Lucky for us. Particularly in the first two-thirds of the book, where Lewis relates the stories of three teenage boys whose lives are profoundly changed by the Internet, the narratives are compelling. There is the moving story of Daniel Sheldon, a brilliant boy who is basically educating himself on the Internet, because the schools in his working class English town have failed him. There is the weirdly disturbing story of Marcus Arnold, who has become an extraordinarily popular dispenser of legal expertise via the Internet, even though he is only a teenager and has never opened a legal book. And there is the surly Jonathan Lebed, who made a killing in the stock market by trading online, often from the school library in Cedar Grove, New Jersey, and ran seriously afoul of the Securities and Exchange Commission in the process.
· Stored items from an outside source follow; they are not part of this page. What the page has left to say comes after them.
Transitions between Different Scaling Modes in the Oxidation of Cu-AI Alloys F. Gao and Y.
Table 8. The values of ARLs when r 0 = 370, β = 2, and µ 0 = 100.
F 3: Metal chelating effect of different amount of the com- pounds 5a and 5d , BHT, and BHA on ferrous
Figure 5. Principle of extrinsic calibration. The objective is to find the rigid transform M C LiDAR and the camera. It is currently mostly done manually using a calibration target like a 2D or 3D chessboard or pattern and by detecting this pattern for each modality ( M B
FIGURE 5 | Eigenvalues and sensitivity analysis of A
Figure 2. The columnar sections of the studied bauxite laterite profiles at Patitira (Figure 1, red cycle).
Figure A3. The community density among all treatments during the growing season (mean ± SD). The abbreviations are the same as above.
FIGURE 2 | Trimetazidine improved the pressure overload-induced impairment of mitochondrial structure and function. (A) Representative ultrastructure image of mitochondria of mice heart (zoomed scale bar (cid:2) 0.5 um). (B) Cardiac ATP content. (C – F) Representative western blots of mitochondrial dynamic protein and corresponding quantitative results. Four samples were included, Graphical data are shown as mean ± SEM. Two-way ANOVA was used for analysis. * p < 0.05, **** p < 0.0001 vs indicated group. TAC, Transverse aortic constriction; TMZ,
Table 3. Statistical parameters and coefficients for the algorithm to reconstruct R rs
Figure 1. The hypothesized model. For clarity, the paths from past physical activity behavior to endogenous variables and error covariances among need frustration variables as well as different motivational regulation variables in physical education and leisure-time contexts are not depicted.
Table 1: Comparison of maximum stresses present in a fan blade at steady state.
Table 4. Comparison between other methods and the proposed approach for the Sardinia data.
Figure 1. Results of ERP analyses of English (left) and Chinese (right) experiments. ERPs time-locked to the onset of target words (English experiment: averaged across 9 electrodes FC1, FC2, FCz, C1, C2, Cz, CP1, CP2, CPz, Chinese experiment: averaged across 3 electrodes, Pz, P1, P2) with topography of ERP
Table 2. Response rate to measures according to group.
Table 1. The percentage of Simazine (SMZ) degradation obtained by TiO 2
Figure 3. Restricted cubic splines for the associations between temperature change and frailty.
It’s the story of Lebed that leads Lewis to interview Arthur Levitt in what is probably the highpoint — or lowpoint — of the book. With a sort of deadpan humor, Lewis exposes Levitt’s empty pomposity and self-satisfied platitudes in a scene that might have made Mark Twain proud.
"It was shocking," Lewis says, reflecting on his interview with Levitt. "He’d been all over television talking about this case . . . but while I’m talking to him it becomes clear to me that he doesn’t understand not only this case but also the way the markets actually work. The 16-year-old kid’s description of the world is much more persuasive than the head of the SEC’s. That was something that took me a minute to get my mind around. Here in a microcosm was what I’d been talking about. The head of the SEC’s authority was badly undermined because he didn’t know what he was supposed to know, and that information was widely available on the Internet."
Lewis delivers a similar comeuppance to Bill Joy near the end of the book. Joy, who was responsible for the technology behind Sun Microsystems, has recently become famous for an essay warning of the dangers of new technologies. This strikes Lewis as ludicrous. "I found his article completely unpersuasive. It read like the work of a charlatan to me. All of its clout as an argument came from the fact that it was written by someone everybody thinks is a genius. . . . The Internet has vaulted computer scientists to a new level, where they can now start meddling in the big questions of social philosophy. They want to be grand old men in a world that’s designed not to have grand old men. I thought it was important for that reason to hurl a stink bomb into their world."
Of course Lewis’ stink bombs usually come with a strong dose of common sense and a big whiff of laughter. "I’ve always been somebody who laughed at inappropriate moments," he says. "Humor is a natural predisposition for me. . . . Humor is my spitball."
Alden Mudge writes from Oakland, California.